The opening shot of Alfonso Cuarón’s Roma is a self-contained masterpiece—no surprise, considering the mind-boggling opening shots of Children of Men and Gravity, the Oscar-winning director’s two previous features. Here, our focus on a section of elegant floor tiles is interrupted by a wash of water that flows in waves across the floor, a mysterious image that turns out to be a housemaid washing up the exposed entryway at a Mexico City house, a favorite spot for the family dog to do its (apparently prodigious) pooping. As the water accumulates, the image changes, and we can now see the reflection of the sky above the entryway.
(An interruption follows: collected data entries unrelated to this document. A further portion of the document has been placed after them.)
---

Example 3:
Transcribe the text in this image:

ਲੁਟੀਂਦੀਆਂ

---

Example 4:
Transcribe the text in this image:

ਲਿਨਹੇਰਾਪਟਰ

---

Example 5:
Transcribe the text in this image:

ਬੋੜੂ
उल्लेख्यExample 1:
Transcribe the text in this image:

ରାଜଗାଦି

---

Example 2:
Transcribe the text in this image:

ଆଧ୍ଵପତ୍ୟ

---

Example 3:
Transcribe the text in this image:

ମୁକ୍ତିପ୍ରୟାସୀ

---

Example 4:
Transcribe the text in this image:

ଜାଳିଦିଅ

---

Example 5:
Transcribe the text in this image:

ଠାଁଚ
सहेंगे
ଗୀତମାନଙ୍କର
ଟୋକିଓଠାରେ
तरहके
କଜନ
The water, the sky, the dog poop—everything will play a role in this intimate yet somehow epic film, which Cuarón has said is based on his childhood memories of Mexico in the early 1970s. The stylish house belongs to an upper-class family whose existence is about to be rocked by the departure of the father, a physician. But our focus is on the family housekeeper, Cleo (played by newcomer Yalitza Aparicio), a young woman of indigenous heritage. Cleo endures a series of trials during the year depicted in Roma, including an unreliable boyfriend, a student demonstration that turns into a massacre, and a personal tragedy that seems almost unbearable. Cleo is alternately befriended and bossed by the family’s mother (Marina de Tavira), but she’s unequivocally adored by the children, and also by the film’s director.
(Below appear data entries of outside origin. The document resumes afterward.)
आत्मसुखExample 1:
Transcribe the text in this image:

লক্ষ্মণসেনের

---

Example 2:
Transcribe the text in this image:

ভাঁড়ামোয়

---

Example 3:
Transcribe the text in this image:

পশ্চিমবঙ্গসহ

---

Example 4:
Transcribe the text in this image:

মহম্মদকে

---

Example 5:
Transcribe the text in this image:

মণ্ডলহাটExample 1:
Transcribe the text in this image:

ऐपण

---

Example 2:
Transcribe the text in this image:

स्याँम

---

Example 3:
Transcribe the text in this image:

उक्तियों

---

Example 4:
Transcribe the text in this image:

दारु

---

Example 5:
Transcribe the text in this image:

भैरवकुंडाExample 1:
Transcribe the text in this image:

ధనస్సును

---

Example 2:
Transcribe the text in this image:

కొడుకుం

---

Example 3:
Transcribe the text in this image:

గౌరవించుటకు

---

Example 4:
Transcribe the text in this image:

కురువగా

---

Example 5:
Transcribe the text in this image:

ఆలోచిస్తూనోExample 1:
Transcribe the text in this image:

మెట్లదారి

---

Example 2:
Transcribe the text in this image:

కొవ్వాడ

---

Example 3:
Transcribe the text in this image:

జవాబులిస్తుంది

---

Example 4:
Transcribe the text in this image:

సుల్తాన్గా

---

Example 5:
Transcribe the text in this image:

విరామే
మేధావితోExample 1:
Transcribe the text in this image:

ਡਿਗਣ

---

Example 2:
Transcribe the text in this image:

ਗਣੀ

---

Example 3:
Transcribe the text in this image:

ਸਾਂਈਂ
This is that rare “memory film” in which the focus of the memory is not the author himself, and Cleo is more than worthy of our attention. But Cuarón also places her in a series of black-and-white vistas—the interior of the house, a vast rural area, a beach—where the camera glides along in quiet contemplation, as though reminding us of the enormous world around the characters. It’s a little like the outer space of Gravity, actually, where even the intense drama of the heroine’s journey is put into perspective by the immensity of what’s going on around her.
In part because of Aparicio’s warm presence (she was a schoolteacher in training when she auditioned for the film), we stay locked into Cleo’s heroic story, even as Cuarón alludes to Mexico’s political situation or the absurdity of the class system. (If there’s a keener way of mocking the upper classes than showing a household with the stuffed heads of the family dogs mounted on the walls, I can’t think of it offhand.) Although dreamlike in style, this movie doesn’t sentimentalize its story; even after the most bonding of experiences, the family still treats Cleo like a servant.
One doesn’t normally think of a Spanish-language film as an Oscar front-runner, but Roma’s emotional force has been knocking audiences flat since it bowed at the Venice Film Festival three months ago, and it picked up the Best Picture and Best Director prizes from the New York Film Critics last week. See the film, and you’ll understand the reaction. The way Cuarón accumulates details—the jumble of clothes drying on a roof, a broken jug after a New Year’s toast, the ubiquity of the Jesus Christ Superstar soundtrack in 1971—builds an elemental power, and eventually Roma comes to feel very large indeed, like the sea, or the sky.